By Terry Robbins, Chief Information Office, Structure Tone
We are now in what experts are calling the “Fourth Industrial Revolution.” The first, of course, came with the transition to new manufacturing processes, including the development of machine tools and rise of the factory system, around the turn of the 19th century. The second involved a period of intense industrialization through the end of the 19th century and through the world wars, prompted by large-scale iron and steel production, electricity, the invention of the internal combustible engine and the assembly line spurring mass production. The term was resurrected in the 2000s when economists labeled the digital age the third industrial revolution, where mainframe and personal computing, the Internet and mobile telephony were introduced into business and society in general. Now we’re into the fourth—the era of big data, robotics, artificial intelligence and the other incredible technologies that have changed our world over the last decade.
The construction industry essentially missed the third industrial revolution. While other industries were completely shifting their product delivery model to leverage the power of the digital age, our industry largely stuck to its typical processes. But that era is over. The digital transformation of the construction industry is well underway, and it’s changing everything. Thanks to cloud-based tools and mobile devices, project teams can collaborate anytime, anywhere. With advanced virtual modeling and applications like 3D printing, drones, augmented reality and collaborative pre-coordination, we’re able to test out and find solutions to construction problems without the time and costs of RFIs and change orders.
On the human front, this wave of new technologies and processes has meant developing new skill sets for our workforce. Our people must not only have the ability to use these new tools, but also understand the data they’re seeing and how to act on it to improve how we build. This learning curve certainly adds a new level of investment in training and developing these skills.
From a financial perspective, the plethora of new technologies and applications has changed the investment landscape, both in who is investing capital into developing new technologies and how construction companies choose to invest their own resources. Venture capital firms have started to funnel money into this entirely new industry vertical, which has essentially flooded the market with point solutions targeting specific tasks. With the recent acquisitions of Aconex by Oracle, Viewpoint by Trimble, PlanGrid by Autodesk and others, we’re starting to see some consolidation, but the myriad of options requires construction companies like ours to be very judicious in how we research and select the tools we commit to.
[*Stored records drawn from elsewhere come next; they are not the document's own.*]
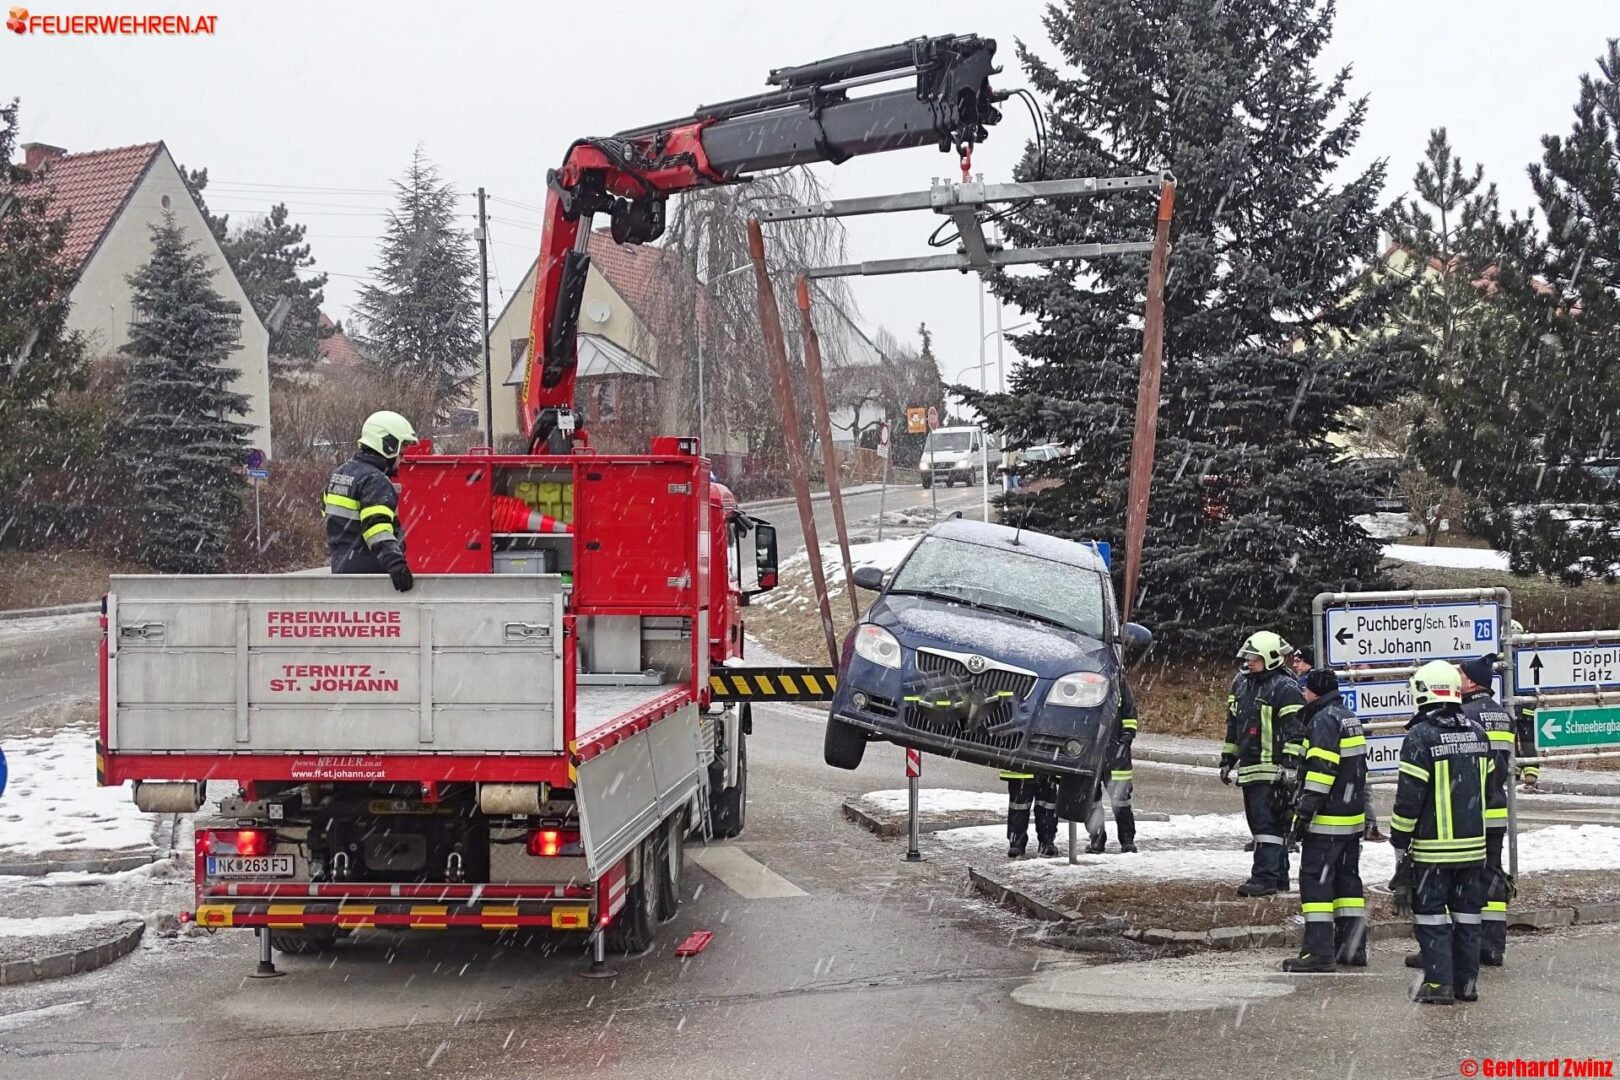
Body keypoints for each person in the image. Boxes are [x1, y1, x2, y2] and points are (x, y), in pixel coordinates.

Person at [1388, 660, 1494, 1005]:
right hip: (1473, 848)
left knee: (1432, 915)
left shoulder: (1421, 736)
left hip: (1434, 850)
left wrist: (1399, 839)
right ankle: (1466, 984)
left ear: (1423, 692)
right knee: (1468, 915)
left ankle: (1438, 984)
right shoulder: (1478, 732)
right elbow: (1490, 788)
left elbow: (1409, 798)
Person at [1282, 668, 1368, 971]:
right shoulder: (1348, 717)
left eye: (1305, 690)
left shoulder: (1323, 720)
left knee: (1316, 884)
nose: (1302, 695)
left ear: (1314, 692)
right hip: (1351, 818)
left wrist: (1304, 813)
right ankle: (1352, 949)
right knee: (1348, 886)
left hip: (1327, 819)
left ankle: (1318, 953)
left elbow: (1321, 772)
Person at [1222, 631, 1307, 896]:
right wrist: (1228, 759)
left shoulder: (1285, 688)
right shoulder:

Once that commitment has been made, however, the benefits have firmly offset those costs. Shifting our plan management and sharing processes to PlanGrid, for instance, greatly reduced the need for printing plan sets, which saved nearly $1 million over a year-long period. That’s a quantifiable value that extends both to us and to our clients. Better collaboration, communication, transparency, scheduling—these efficiencies benefit everyone involved.
With so many digital tools at our disposal, our industry now has its own form of big data. The next challenge is to use it. Buildings have always been fundamentally “dumb.” You build it, you occupy it, you maintain it and you exhaust it as the cost of upkeep continues to rise.
But if we were to build “smart” buildings—buildings that provide constant input about their own health—owners could maintain those facilities much more efficiently and effectively, significantly extending the life of their investment.
This advancement is already happening. Sensors have been in buildings for years now, but they have primarily focused on monitoring and flagging issues with individual systems, such as a security breach or an HVAC malfunction. The shift to a truly “smart” building—or even a smart city—has come with tying these individual systems into a master network that can tell us everything from how many degrees the temperature changes each day to the paths people take most to move through the building. This abundance of detailed data creates a whole new avenue of opportunity for our industry to learn from how buildings are used to both proactively and reactively build and manage facilities to significantly extend their lives in the future.
The information age is beginning to make its mark on construction, and we are embracing it. But while we’re now able to share and access information more easily and efficiently, this is only the beginning. There is still a major opportunity to integrate the many disparate systems to leverage this wealth of data in a meaningful way to build better. That is our job, after all—to find the most effective, most efficient ways to build a space that meets the vision and needs of our client. Technology, and the abundance of data, it provides has opened the door of possibility like never before.